§ WHAT YOU NEED TO DO
Print the data verbatim, starting at its first line and stopping after the line that contains "picture [206, 295, 809, 798]".

──────── EXERCISE INPUT ────────

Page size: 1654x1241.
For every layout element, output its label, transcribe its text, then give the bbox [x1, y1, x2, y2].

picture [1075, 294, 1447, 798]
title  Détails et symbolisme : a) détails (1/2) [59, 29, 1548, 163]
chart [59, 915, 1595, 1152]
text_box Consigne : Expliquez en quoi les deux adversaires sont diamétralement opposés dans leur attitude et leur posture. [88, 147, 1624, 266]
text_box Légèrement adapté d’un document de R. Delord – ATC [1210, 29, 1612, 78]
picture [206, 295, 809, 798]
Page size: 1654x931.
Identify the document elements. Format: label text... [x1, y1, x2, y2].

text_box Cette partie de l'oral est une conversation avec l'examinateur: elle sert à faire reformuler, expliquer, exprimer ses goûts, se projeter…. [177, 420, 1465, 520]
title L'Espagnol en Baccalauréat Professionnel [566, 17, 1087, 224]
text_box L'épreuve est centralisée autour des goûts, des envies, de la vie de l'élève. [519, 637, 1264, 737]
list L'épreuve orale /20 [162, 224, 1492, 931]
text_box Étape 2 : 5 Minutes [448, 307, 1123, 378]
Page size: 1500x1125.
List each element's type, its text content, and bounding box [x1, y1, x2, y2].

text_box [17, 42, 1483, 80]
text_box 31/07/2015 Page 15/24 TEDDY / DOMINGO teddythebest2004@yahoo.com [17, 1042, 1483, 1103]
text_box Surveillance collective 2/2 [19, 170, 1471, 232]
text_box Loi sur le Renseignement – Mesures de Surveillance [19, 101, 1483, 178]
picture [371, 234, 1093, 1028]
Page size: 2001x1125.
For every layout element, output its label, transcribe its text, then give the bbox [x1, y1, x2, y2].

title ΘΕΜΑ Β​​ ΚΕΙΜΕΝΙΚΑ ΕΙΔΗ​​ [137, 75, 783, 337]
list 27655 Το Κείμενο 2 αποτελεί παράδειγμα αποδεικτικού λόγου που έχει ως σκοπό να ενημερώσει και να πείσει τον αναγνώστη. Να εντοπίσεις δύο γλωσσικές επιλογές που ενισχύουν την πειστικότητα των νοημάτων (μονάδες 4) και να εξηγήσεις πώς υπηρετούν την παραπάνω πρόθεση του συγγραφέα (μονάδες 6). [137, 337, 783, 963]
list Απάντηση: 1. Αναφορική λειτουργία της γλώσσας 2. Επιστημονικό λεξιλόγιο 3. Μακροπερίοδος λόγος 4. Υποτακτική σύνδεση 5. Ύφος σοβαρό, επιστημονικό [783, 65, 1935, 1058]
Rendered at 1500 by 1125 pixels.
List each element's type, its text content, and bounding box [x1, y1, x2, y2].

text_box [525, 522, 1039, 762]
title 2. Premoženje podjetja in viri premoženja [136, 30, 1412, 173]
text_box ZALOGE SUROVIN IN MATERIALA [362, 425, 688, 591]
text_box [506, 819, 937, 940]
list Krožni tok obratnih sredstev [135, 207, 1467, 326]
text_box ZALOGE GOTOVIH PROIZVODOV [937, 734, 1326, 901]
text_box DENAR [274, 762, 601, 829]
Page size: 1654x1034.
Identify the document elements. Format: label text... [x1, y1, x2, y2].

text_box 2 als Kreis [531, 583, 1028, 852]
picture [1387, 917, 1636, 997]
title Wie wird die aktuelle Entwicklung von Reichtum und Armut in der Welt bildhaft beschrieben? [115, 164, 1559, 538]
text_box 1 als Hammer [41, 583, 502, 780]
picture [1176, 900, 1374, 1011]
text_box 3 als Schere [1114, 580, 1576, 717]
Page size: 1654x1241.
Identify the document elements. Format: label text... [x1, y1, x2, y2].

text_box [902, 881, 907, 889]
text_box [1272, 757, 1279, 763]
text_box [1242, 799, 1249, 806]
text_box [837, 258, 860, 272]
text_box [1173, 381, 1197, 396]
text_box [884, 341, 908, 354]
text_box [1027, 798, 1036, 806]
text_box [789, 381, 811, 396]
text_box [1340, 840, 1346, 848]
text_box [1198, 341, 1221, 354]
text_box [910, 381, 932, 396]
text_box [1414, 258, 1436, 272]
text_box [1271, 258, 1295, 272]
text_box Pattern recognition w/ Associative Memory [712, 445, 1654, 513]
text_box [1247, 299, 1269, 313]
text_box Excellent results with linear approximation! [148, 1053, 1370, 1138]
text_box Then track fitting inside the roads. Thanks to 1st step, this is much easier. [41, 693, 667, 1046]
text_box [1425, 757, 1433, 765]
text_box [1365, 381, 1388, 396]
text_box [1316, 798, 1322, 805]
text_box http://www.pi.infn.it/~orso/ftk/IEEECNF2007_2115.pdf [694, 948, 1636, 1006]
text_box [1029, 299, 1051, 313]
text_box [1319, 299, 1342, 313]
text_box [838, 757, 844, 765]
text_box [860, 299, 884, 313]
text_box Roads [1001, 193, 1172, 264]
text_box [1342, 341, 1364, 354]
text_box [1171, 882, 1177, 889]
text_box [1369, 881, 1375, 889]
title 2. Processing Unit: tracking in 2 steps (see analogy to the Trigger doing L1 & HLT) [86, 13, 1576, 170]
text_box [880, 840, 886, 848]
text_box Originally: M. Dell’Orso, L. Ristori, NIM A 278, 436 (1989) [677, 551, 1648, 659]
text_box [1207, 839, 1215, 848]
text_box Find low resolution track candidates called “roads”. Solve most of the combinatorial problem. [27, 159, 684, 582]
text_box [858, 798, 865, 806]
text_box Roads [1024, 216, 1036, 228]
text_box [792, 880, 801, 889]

────────

§ SOLUTION FOR THIS TASK
Page size: 1654x1241.
For every layout element, output its label, transcribe its text, then give the bbox [x1, y1, x2, y2].

picture [1075, 294, 1447, 798]
title  Détails et symbolisme : a) détails (1/2) [59, 29, 1548, 163]
chart [59, 915, 1595, 1152]
text_box Consigne : Expliquez en quoi les deux adversaires sont diamétralement opposés dans leur attitude et leur posture. [88, 147, 1624, 266]
text_box Légèrement adapté d’un document de R. Delord – ATC [1210, 29, 1612, 78]
picture [206, 295, 809, 798]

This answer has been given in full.